Given entries below:
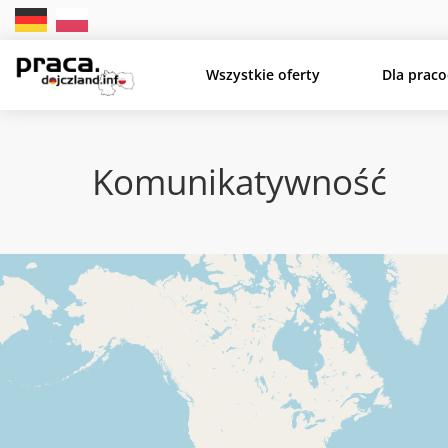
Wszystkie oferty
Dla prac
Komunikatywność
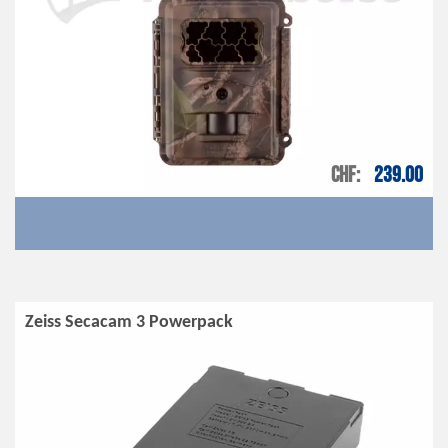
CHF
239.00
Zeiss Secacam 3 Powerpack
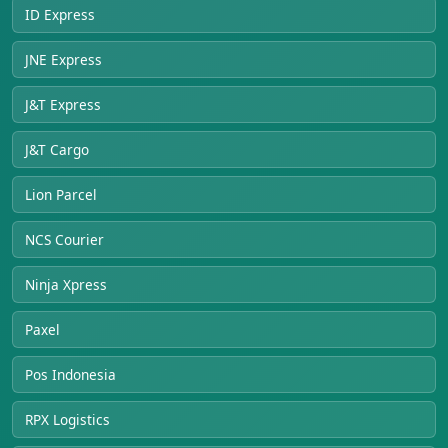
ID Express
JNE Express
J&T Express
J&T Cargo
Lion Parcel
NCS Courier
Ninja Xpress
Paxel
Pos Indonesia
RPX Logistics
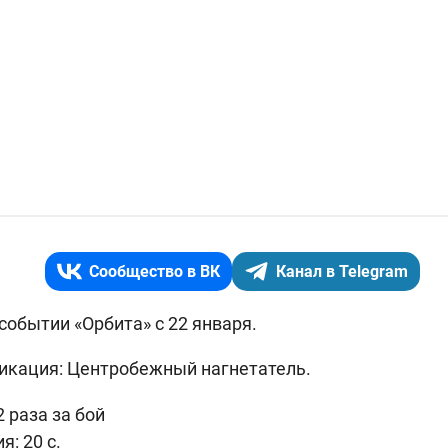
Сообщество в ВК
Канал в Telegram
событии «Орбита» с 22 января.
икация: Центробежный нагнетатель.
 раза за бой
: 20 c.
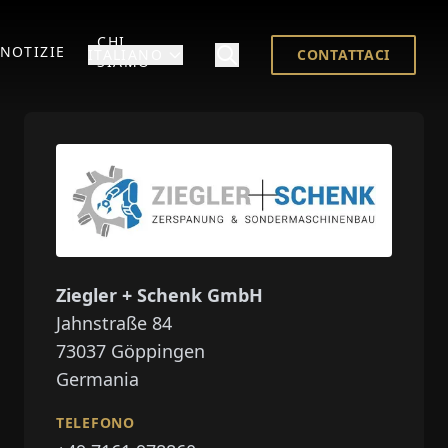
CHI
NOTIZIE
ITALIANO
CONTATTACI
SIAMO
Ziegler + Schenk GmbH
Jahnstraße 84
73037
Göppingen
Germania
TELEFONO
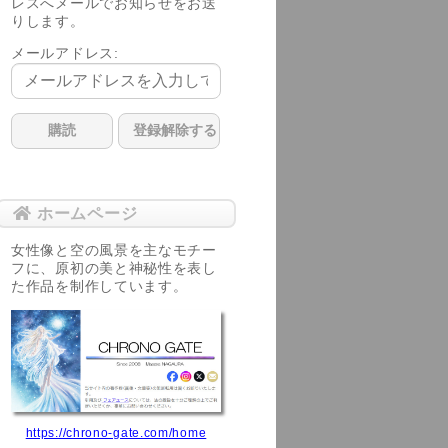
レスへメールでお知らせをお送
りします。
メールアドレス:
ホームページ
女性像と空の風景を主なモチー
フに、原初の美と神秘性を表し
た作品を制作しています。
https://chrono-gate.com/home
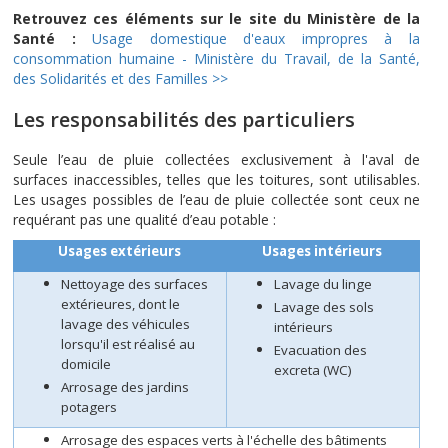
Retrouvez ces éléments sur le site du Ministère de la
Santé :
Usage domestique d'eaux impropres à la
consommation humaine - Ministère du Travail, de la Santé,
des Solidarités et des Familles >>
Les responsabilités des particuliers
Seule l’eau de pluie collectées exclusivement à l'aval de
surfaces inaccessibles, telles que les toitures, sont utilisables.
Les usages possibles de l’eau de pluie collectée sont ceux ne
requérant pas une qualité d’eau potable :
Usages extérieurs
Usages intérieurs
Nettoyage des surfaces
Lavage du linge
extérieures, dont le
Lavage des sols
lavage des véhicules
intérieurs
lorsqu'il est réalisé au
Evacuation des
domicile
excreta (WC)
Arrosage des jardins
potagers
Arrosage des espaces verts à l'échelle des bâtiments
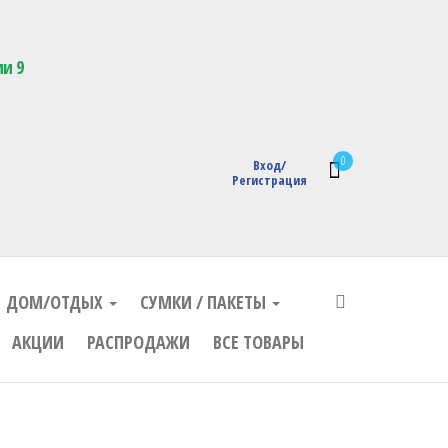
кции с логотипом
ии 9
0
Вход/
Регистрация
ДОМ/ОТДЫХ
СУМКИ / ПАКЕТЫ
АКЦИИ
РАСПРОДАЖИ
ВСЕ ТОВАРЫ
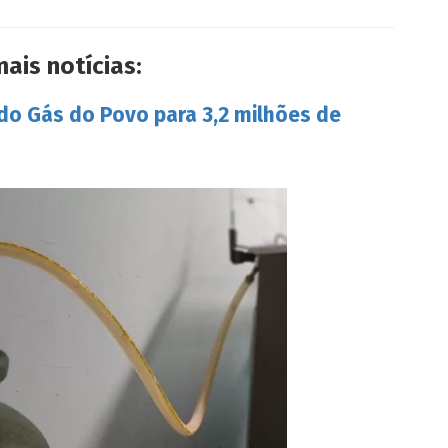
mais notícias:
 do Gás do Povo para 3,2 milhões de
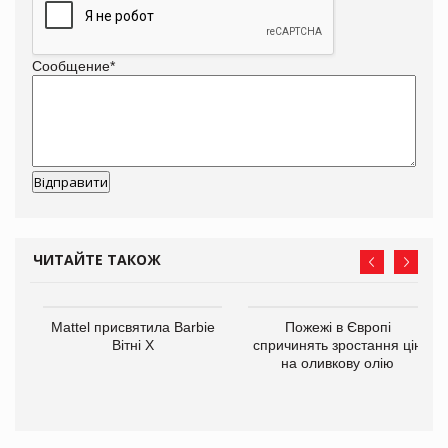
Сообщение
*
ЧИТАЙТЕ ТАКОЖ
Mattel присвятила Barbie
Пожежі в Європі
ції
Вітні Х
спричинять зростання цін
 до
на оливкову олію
End of Given entries.
Given entries below:
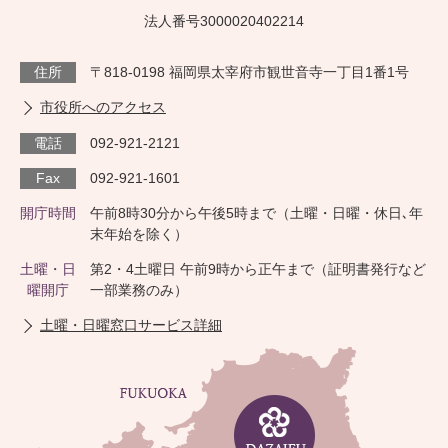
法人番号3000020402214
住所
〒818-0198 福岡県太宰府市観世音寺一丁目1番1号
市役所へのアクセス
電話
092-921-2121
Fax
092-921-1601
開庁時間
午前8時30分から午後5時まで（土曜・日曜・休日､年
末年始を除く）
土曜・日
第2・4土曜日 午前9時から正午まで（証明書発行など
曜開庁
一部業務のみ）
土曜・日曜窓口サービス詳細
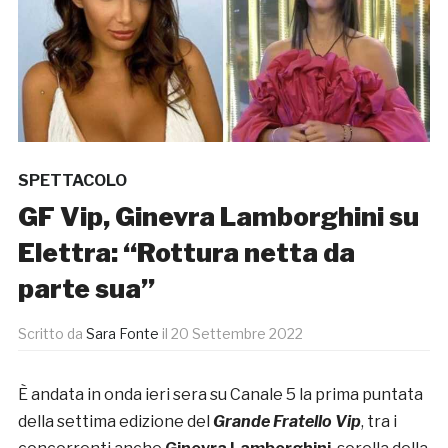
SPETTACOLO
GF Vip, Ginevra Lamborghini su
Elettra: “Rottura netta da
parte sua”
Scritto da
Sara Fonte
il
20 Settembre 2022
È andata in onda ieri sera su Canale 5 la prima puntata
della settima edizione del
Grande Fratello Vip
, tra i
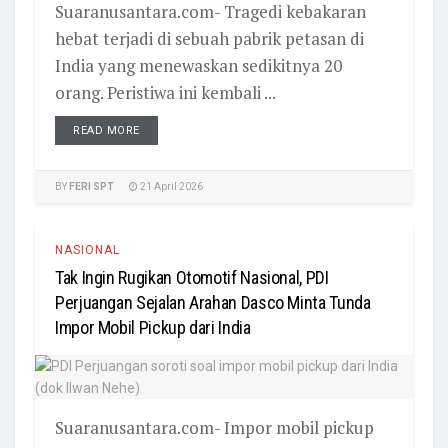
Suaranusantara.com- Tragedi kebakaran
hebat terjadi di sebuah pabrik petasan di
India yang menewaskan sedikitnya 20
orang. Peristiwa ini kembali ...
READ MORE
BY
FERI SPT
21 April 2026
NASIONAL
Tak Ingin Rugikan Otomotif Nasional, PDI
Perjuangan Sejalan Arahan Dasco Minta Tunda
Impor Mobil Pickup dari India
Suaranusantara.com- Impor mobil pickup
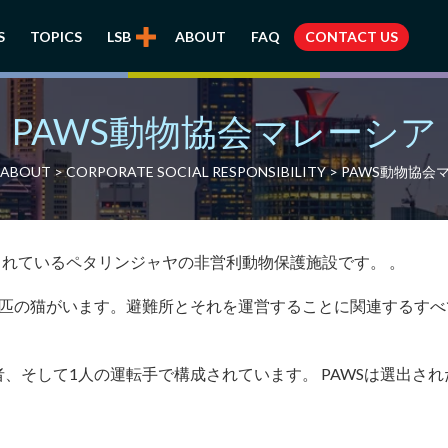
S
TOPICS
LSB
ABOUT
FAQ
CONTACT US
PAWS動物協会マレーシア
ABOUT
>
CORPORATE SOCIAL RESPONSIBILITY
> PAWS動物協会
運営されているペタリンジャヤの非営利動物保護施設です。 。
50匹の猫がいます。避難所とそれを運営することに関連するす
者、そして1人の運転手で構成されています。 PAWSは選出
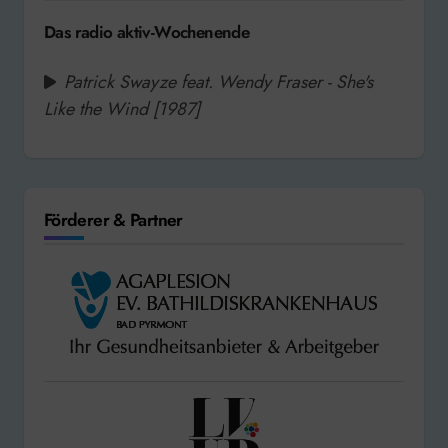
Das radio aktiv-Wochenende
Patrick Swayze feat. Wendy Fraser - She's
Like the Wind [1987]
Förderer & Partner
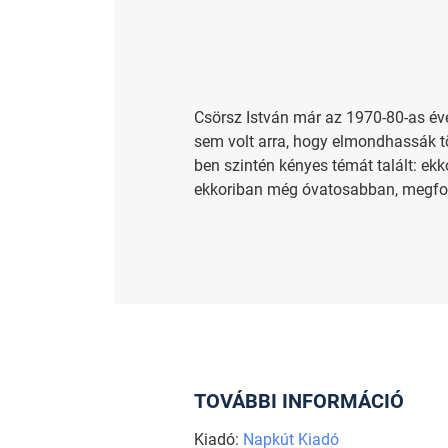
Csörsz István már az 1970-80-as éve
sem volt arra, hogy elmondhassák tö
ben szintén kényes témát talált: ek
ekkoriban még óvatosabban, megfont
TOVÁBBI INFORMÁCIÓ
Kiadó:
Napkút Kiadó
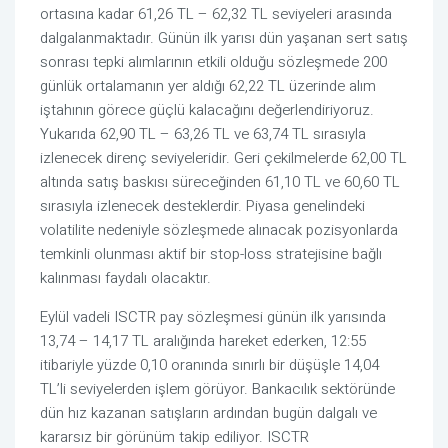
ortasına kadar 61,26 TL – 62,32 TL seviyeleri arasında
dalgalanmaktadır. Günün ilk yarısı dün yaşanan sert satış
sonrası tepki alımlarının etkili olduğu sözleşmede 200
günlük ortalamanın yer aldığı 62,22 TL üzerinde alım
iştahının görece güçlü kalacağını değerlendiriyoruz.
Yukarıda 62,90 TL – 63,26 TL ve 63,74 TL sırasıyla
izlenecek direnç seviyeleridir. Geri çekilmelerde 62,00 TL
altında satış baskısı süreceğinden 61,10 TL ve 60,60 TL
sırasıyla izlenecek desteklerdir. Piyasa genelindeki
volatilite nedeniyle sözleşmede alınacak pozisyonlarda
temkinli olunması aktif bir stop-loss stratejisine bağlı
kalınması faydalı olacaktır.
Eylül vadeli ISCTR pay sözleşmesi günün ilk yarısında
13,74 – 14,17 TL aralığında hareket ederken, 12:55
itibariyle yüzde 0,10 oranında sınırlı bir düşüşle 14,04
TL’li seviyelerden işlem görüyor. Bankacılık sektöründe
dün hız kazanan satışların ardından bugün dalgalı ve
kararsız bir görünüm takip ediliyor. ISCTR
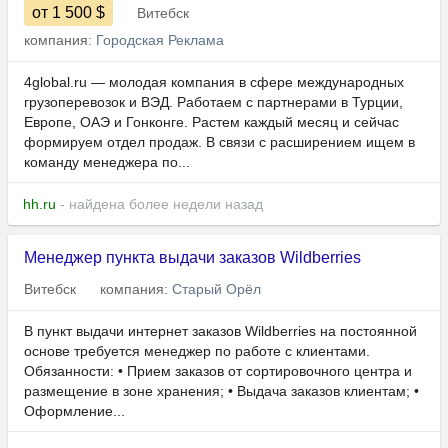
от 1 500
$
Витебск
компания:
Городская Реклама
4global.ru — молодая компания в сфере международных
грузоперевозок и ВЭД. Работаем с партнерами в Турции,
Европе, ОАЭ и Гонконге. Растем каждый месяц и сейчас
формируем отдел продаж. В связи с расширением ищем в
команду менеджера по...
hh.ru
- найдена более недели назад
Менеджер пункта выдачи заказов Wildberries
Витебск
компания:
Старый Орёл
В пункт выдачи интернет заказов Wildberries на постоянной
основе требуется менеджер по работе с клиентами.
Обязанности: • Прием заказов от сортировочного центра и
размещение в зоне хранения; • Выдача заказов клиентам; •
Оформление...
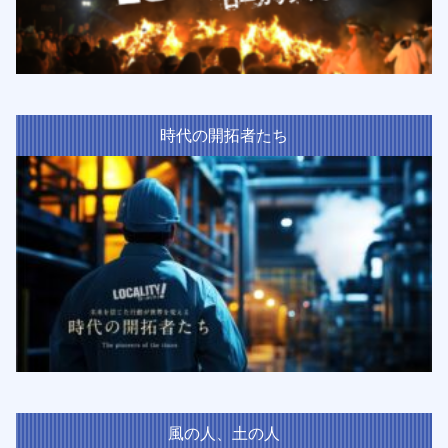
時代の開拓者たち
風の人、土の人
End of Given entries.
▶ What is needed: Reproduce verbatim the data above, from the line containing "Wszystkie oferty" through the line containing "do Gás do Povo para 3,2 milhões de", both lines included. Omit the picture markers.

▶ Problem solution:
Wszystkie oferty
Dla prac
Komunikatywność
CHF
239.00
Zeiss Secacam 3 Powerpack
ID Express
JNE Express
J&T Express
J&T Cargo
Lion Parcel
NCS Courier
Ninja Xpress
Paxel
Pos Indonesia
RPX Logistics
Сообщество в ВК
Канал в Telegram
событии «Орбита» с 22 января.
икация: Центробежный нагнетатель.
 раза за бой
: 20 c.
CHI
NOTIZIE
ITALIANO
CONTATTACI
SIAMO
Ziegler + Schenk GmbH
Jahnstraße 84
73037
Göppingen
Germania
TELEFONO
レスへメールでお知らせをお送
りします。
メールアドレス:
ホームページ
女性像と空の風景を主なモチー
フに、原初の美と神秘性を表し
た作品を制作しています。
https://chrono-gate.com/home
Retrouvez ces éléments sur le site du Ministère de la
Santé :
Usage domestique d'eaux impropres à la
consommation humaine - Ministère du Travail, de la Santé,
des Solidarités et des Familles >>
Les responsabilités des particuliers
Seule l’eau de pluie collectées exclusivement à l'aval de
surfaces inaccessibles, telles que les toitures, sont utilisables.
Les usages possibles de l’eau de pluie collectée sont ceux ne
requérant pas une qualité d’eau potable :
Usages extérieurs
Usages intérieurs
Nettoyage des surfaces
Lavage du linge
extérieures, dont le
Lavage des sols
lavage des véhicules
intérieurs
lorsqu'il est réalisé au
Evacuation des
domicile
excreta (WC)
Arrosage des jardins
potagers
Arrosage des espaces verts à l'échelle des bâtiments
кции с логотипом
ии 9
0
Вход/
Регистрация
ДОМ/ОТДЫХ
СУМКИ / ПАКЕТЫ
АКЦИИ
РАСПРОДАЖИ
ВСЕ ТОВАРЫ
mais notícias:
 do Gás do Povo para 3,2 milhões de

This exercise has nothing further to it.